When she came in this winter, she wasn’t alone. On Jan. 17, she gave birth to Pedals and Bud.

“I feed them a mixture of dry food and trail mix and some apples,” Rosenthal says as he prepares a bucket of food in his kitchen. “The bigger bears, I give some cookies.”

He makes his way from the spacious three-story home with attached 1,000-square-foot greenhouse and floor to ceiling windows — he designed and had it built a few years after moving to the farm — and heads to the enclosures.

First, he feeds a slab of meat to 12-year-old black vulture Satch, a non-releasable bird he acquired from a sanctuary in Florida.

Then, he walks a few feet over and delivers a greeting.

“Hi, Rose,” he says, opening the pen.

His words are met with a high-pitched whine as a black bear slowly makes her way out to greet him.

While Rose enjoys her food, Rosenthal creeps a little deeper into her makeshift den, lying down with the cubs.

“Come over here, Rose,” he beckons. “Rose knows her name…,” he says, turning his attention back to the momma bear. “I’m going to play with your babies.”

And he does just that, gently lifting the small cubs in the air.

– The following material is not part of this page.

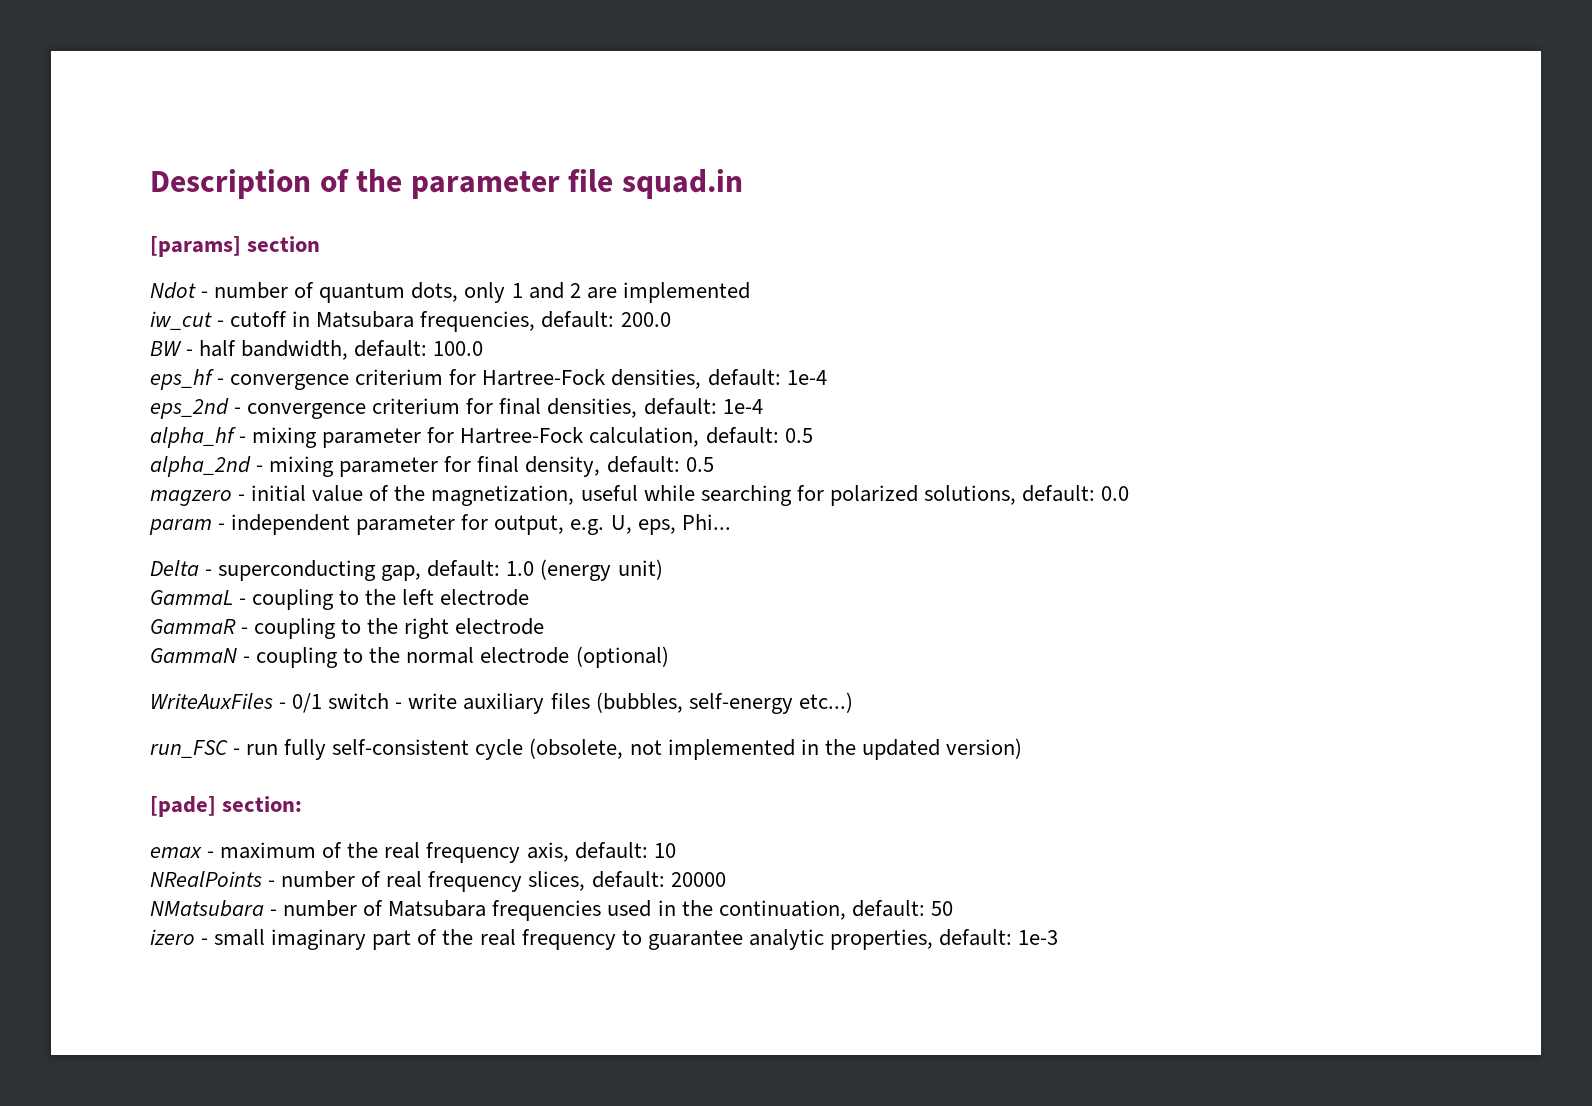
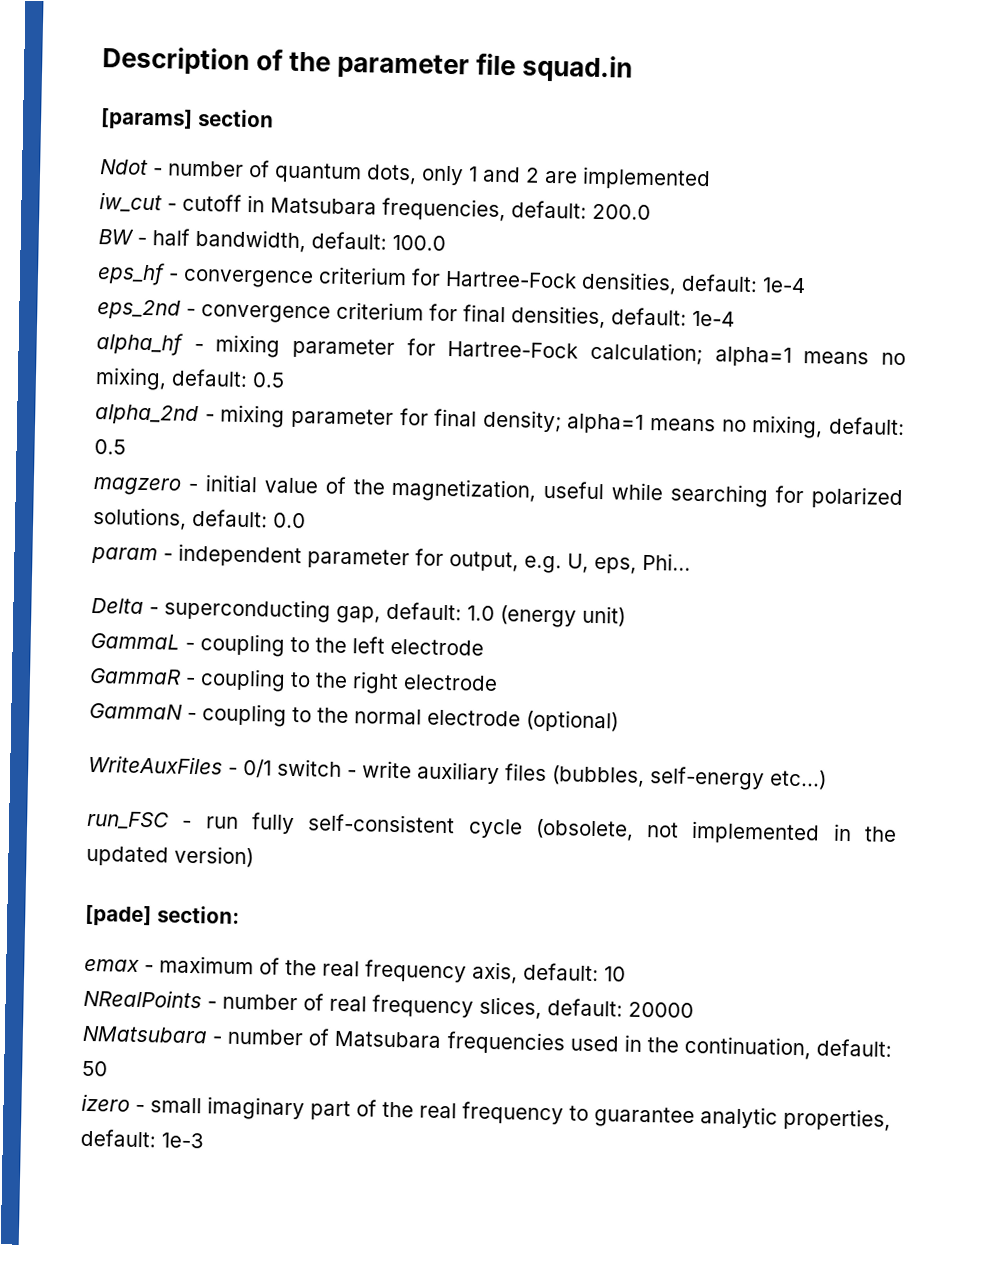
[589,427,700,447] calculation, -> [590,341,906,367] [95,367,167,391] calculation; alpha=1 means no mixing,
[525,456,601,477] density, -> [482,409,824,439] density; alpha=1 means no mixing,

Only one of the cubs has opened its eyes at this point in their young lives.

“They’re getting pretty big,” he says, holding out one cub at a time. “This one is Bud and the other one is Pedals.”

Rose, munching on a cookie, watches as Rosenthal cuddles her babies.

“I recognize she’s a wild bear,” he says. “We’ve gotten into some fights in the past.”

From Rose’s enclosure, Rosenthal walks over to feed 2-year-old Waffles, who, with his brother Muffin, came as an orphan cub. Waffles returned for the winter. Muffin did not.

It’s time to feed the “kids.” Koda, Sara and Boog, all about 14 months old, have grown up on the farm.

Just as Rosenthal says, the young bears are like kids, as they run out to explore as soon as he opens their enclosure.

“I go on hikes with them every day,” he says, explaining both he and the bears enjoy walking the property together.

For the most part, his young charges stick with him, but, like kids, they run around, climb trees, wrestle each other and splash around in some of the property’s 20 to 25 ponds.

These bears, like all the others, will make their way into the forest mid-Spring.

Rosenthal traces his love of animals back to his childhood days growing up in an apartment in Washington, D.C. He says his father made him a small cage that he would use to try to help injured birds.

When neighbors moved to a farm in Fairfax, Va., his family began visiting and the seed was planted.

“That was the very first dream I ever had in life was to have a farm,” he says.

A former scientist with the National Institutes of Health, Rosenthal first rehabilitated and released small animals on a half-acre property in suburban Maryland, but he says he knew it was time to go.

“It took me 57 years to get to the point where I really had to make this move to the farm because it was getting late so I started looking around,” he said.

At first, he wasn’t keen on the idea of navigating the “Amazon River” every time he wanted to leave his house, but them he changed his mind.

“I said it’s time to actuate this dream,” he says. “All my other dreams in life had come true. Making this one come true was important.”

The organization is set up in such away that when Rosenthal dies, the leadership position will pass on to an already selected board member.

For now, he’s the only person in West Virginia, he says, who does animal rehab legally.

“I still have to pinch myself every single day,” he says. “Not only can I not believe that I live this kind of life, but I can’t believe that I’ve ever been able to touch a bear let alone do all this stuff.”

James is the Lifestyles editor for the Beckley, West Virginia Register-Herald.